In 1991, Jeff moved back to the Brandon area and took a job as a plant manager for the city of Sioux Falls, S.D. Victoria joined him in 1992 and worked for Sanford Wellness Center as a fitness instructor, where she still works.
They lived on a 75-acre former dairy farm.
In 1997, they planted some grapes. In 2004, they were licensed in South Dakota and federally to start Wilde Prairie Winery. There were five licensed operations in the state, some with two licenses. Today they there are 25 licenses throughout South Dakota.
The Wildes have about 3 acres of grapes — about 2,000 vines. The Wildes' two seasonal employees work the vines and store. They grow varietals including Marechal Foch, Marquette, Valiant and Frontenac for the reds, and Brianna and LaCrescent for their whites.
The former milking parlor now is a modern winery with impressive open-top fermentation tanks, pressing, closed-top tanks, with sophisticated equipment for filtering, bottling, corking, capping and labeling.
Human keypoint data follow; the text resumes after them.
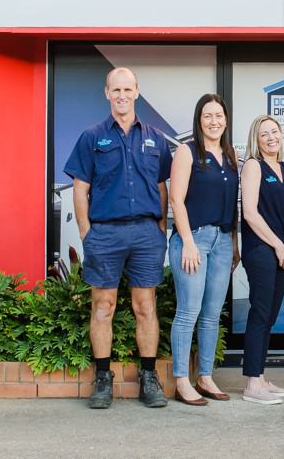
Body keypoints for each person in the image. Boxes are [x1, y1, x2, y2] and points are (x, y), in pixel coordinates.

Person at [63, 67, 172, 409]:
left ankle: (149, 378)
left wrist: (160, 228)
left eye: (127, 89)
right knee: (103, 307)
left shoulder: (155, 138)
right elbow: (80, 188)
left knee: (145, 306)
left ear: (137, 92)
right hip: (105, 233)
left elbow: (162, 187)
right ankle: (102, 379)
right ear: (106, 93)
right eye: (116, 90)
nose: (122, 95)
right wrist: (86, 232)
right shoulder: (92, 137)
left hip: (146, 233)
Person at [167, 94, 240, 406]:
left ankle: (205, 377)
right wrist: (187, 241)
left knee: (211, 314)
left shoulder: (230, 155)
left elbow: (232, 204)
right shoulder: (187, 152)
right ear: (199, 120)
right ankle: (182, 381)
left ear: (226, 119)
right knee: (188, 312)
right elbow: (176, 199)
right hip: (193, 239)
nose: (214, 121)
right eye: (208, 115)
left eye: (219, 115)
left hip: (222, 241)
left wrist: (234, 243)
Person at [240, 114, 284, 405]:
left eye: (275, 131)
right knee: (261, 313)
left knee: (270, 316)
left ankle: (260, 377)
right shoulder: (253, 165)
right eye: (265, 134)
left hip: (282, 249)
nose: (271, 137)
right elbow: (250, 213)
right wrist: (278, 246)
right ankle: (252, 383)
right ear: (257, 139)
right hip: (261, 249)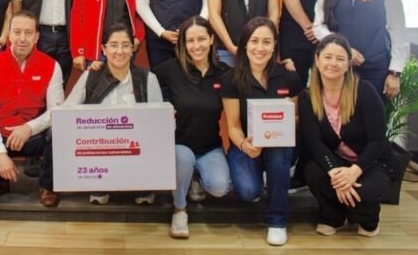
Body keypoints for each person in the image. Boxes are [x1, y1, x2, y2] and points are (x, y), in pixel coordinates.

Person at [299, 33, 398, 237]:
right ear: (317, 60)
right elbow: (313, 142)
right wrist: (336, 173)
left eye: (340, 58)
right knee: (313, 172)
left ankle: (368, 220)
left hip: (371, 161)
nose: (333, 63)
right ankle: (332, 216)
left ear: (348, 64)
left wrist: (354, 171)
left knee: (362, 193)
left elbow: (378, 140)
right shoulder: (308, 96)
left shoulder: (365, 91)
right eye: (327, 57)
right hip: (337, 161)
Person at [0, 10, 65, 206]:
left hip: (35, 134)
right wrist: (1, 154)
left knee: (60, 133)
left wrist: (29, 128)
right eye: (17, 32)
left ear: (36, 37)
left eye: (28, 33)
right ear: (9, 34)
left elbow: (56, 112)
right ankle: (1, 176)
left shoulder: (52, 66)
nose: (22, 38)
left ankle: (47, 185)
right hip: (1, 132)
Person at [220, 17, 303, 246]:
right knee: (248, 191)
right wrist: (246, 145)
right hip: (247, 146)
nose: (260, 48)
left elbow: (296, 118)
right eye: (254, 41)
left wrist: (283, 121)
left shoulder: (288, 75)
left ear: (274, 45)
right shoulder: (231, 79)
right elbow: (233, 126)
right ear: (245, 44)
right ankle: (266, 179)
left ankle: (277, 221)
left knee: (278, 157)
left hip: (279, 144)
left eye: (266, 42)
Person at [63, 23, 164, 205]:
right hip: (99, 155)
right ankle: (101, 182)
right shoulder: (90, 76)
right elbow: (66, 112)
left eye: (125, 45)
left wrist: (168, 120)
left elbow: (159, 125)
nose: (120, 51)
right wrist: (30, 128)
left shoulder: (148, 79)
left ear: (133, 49)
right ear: (103, 48)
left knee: (144, 198)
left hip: (137, 154)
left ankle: (140, 182)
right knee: (98, 196)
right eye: (114, 45)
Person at [152, 16, 231, 239]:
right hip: (179, 145)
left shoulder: (224, 73)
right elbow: (139, 80)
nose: (196, 46)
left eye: (201, 39)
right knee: (184, 158)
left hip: (210, 148)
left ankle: (194, 178)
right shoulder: (171, 69)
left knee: (219, 187)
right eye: (190, 41)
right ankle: (179, 209)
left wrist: (283, 66)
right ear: (183, 44)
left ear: (211, 40)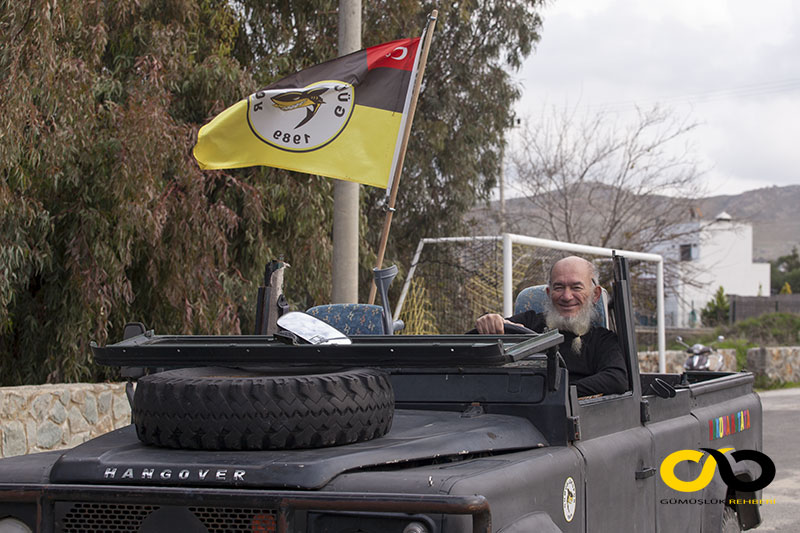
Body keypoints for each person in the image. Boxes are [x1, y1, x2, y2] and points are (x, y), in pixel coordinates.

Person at [476, 256, 628, 397]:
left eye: (576, 288)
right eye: (559, 287)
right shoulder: (526, 322)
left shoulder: (602, 340)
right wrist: (489, 323)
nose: (567, 297)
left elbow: (617, 380)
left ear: (595, 295)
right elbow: (470, 352)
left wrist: (555, 394)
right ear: (549, 293)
The winery is not currently open for public tours during the COVID-19 pandemic.
“Our honey, grapes, our fruit — everything is from South Dakota,” she said. “We support the local growers.”
The Wildes host a number of events through the year — live music every Sunday from June to mid-September. They host “Evenings in the Vineyard” one Friday a month from June to September with a food truck and live music. They have a spring open house and will have a fall harvest festival on Oct. 2.
“People wanted to get out,” she said. “We have a lot of space so people could come and social-distance easily.” And that’s a benefit.